**** Records for the exercise

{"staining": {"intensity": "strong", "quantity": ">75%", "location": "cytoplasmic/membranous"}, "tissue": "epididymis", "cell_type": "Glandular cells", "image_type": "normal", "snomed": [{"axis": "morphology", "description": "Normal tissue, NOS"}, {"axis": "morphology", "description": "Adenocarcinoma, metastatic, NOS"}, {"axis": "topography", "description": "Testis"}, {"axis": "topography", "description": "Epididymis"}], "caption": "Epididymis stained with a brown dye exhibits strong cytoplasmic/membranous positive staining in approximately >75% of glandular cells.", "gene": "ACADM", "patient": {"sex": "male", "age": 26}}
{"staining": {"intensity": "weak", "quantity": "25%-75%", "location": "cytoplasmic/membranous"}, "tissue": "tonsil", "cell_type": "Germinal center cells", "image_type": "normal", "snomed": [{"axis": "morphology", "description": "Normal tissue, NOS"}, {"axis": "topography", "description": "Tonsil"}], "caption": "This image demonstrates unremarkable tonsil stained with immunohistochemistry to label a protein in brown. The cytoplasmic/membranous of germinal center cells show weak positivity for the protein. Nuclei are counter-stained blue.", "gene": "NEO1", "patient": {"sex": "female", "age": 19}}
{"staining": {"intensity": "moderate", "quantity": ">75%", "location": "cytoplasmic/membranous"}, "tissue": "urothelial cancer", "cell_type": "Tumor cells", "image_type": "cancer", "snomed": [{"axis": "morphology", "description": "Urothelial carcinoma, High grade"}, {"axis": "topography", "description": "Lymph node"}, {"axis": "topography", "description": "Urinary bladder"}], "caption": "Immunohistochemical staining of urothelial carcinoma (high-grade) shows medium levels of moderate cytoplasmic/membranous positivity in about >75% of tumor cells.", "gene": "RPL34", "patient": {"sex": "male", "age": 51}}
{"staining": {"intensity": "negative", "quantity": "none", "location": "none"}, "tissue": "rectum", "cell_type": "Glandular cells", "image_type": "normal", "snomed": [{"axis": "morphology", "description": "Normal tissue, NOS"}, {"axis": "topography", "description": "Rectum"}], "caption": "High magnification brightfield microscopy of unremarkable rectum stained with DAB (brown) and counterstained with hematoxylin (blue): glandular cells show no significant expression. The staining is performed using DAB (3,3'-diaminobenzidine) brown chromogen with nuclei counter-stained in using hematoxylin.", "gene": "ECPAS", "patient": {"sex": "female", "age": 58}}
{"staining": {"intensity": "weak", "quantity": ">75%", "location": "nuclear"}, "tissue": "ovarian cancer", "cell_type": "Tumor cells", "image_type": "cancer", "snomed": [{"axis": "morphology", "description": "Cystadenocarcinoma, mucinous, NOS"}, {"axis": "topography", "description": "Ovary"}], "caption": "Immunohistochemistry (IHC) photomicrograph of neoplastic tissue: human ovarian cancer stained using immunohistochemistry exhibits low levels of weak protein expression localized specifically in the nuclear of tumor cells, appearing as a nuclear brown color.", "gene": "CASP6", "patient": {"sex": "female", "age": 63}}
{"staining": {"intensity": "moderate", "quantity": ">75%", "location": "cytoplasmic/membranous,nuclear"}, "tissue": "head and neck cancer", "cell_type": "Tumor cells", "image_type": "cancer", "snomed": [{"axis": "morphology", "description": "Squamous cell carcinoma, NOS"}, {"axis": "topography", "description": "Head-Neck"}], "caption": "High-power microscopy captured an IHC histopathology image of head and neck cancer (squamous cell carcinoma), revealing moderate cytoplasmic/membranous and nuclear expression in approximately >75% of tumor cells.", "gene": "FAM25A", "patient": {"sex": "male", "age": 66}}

********

Required work: Please output every record exactly as it appears.

Response to this exercise:
{"staining": {"intensity": "strong", "quantity": ">75%", "location": "cytoplasmic/membranous"}, "tissue": "epididymis", "cell_type": "Glandular cells", "image_type": "normal", "snomed": [{"axis": "morphology", "description": "Normal tissue, NOS"}, {"axis": "morphology", "description": "Adenocarcinoma, metastatic, NOS"}, {"axis": "topography", "description": "Testis"}, {"axis": "topography", "description": "Epididymis"}], "caption": "Epididymis stained with a brown dye exhibits strong cytoplasmic/membranous positive staining in approximately >75% of glandular cells.", "gene": "ACADM", "patient": {"sex": "male", "age": 26}}
{"staining": {"intensity": "weak", "quantity": "25%-75%", "location": "cytoplasmic/membranous"}, "tissue": "tonsil", "cell_type": "Germinal center cells", "image_type": "normal", "snomed": [{"axis": "morphology", "description": "Normal tissue, NOS"}, {"axis": "topography", "description": "Tonsil"}], "caption": "This image demonstrates unremarkable tonsil stained with immunohistochemistry to label a protein in brown. The cytoplasmic/membranous of germinal center cells show weak positivity for the protein. Nuclei are counter-stained blue.", "gene": "NEO1", "patient": {"sex": "female", "age": 19}}
{"staining": {"intensity": "moderate", "quantity": ">75%", "location": "cytoplasmic/membranous"}, "tissue": "urothelial cancer", "cell_type": "Tumor cells", "image_type": "cancer", "snomed": [{"axis": "morphology", "description": "Urothelial carcinoma, High grade"}, {"axis": "topography", "description": "Lymph node"}, {"axis": "topography", "description": "Urinary bladder"}], "caption": "Immunohistochemical staining of urothelial carcinoma (high-grade) shows medium levels of moderate cytoplasmic/membranous positivity in about >75% of tumor cells.", "gene": "RPL34", "patient": {"sex": "male", "age": 51}}
{"staining": {"intensity": "negative", "quantity": "none", "location": "none"}, "tissue": "rectum", "cell_type": "Glandular cells", "image_type": "normal", "snomed": [{"axis": "morphology", "description": "Normal tissue, NOS"}, {"axis": "topography", "description": "Rectum"}], "caption": "High magnification brightfield microscopy of unremarkable rectum stained with DAB (brown) and counterstained with hematoxylin (blue): glandular cells show no significant expression. The staining is performed using DAB (3,3'-diaminobenzidine) brown chromogen with nuclei counter-stained in using hematoxylin.", "gene": "ECPAS", "patient": {"sex": "female", "age": 58}}
{"staining": {"intensity": "weak", "quantity": ">75%", "location": "nuclear"}, "tissue": "ovarian cancer", "cell_type": "Tumor cells", "image_type": "cancer", "snomed": [{"axis": "morphology", "description": "Cystadenocarcinoma, mucinous, NOS"}, {"axis": "topography", "description": "Ovary"}], "caption": "Immunohistochemistry (IHC) photomicrograph of neoplastic tissue: human ovarian cancer stained using immunohistochemistry exhibits low levels of weak protein expression localized specifically in the nuclear of tumor cells, appearing as a nuclear brown color.", "gene": "CASP6", "patient": {"sex": "female", "age": 63}}
{"staining": {"intensity": "moderate", "quantity": ">75%", "location": "cytoplasmic/membranous,nuclear"}, "tissue": "head and neck cancer", "cell_type": "Tumor cells", "image_type": "cancer", "snomed": [{"axis": "morphology", "description": "Squamous cell carcinoma, NOS"}, {"axis": "topography", "description": "Head-Neck"}], "caption": "High-power microscopy captured an IHC histopathology image of head and neck cancer (squamous cell carcinoma), revealing moderate cytoplasmic/membranous and nuclear expression in approximately >75% of tumor cells.", "gene": "FAM25A", "patient": {"sex": "male", "age": 66}}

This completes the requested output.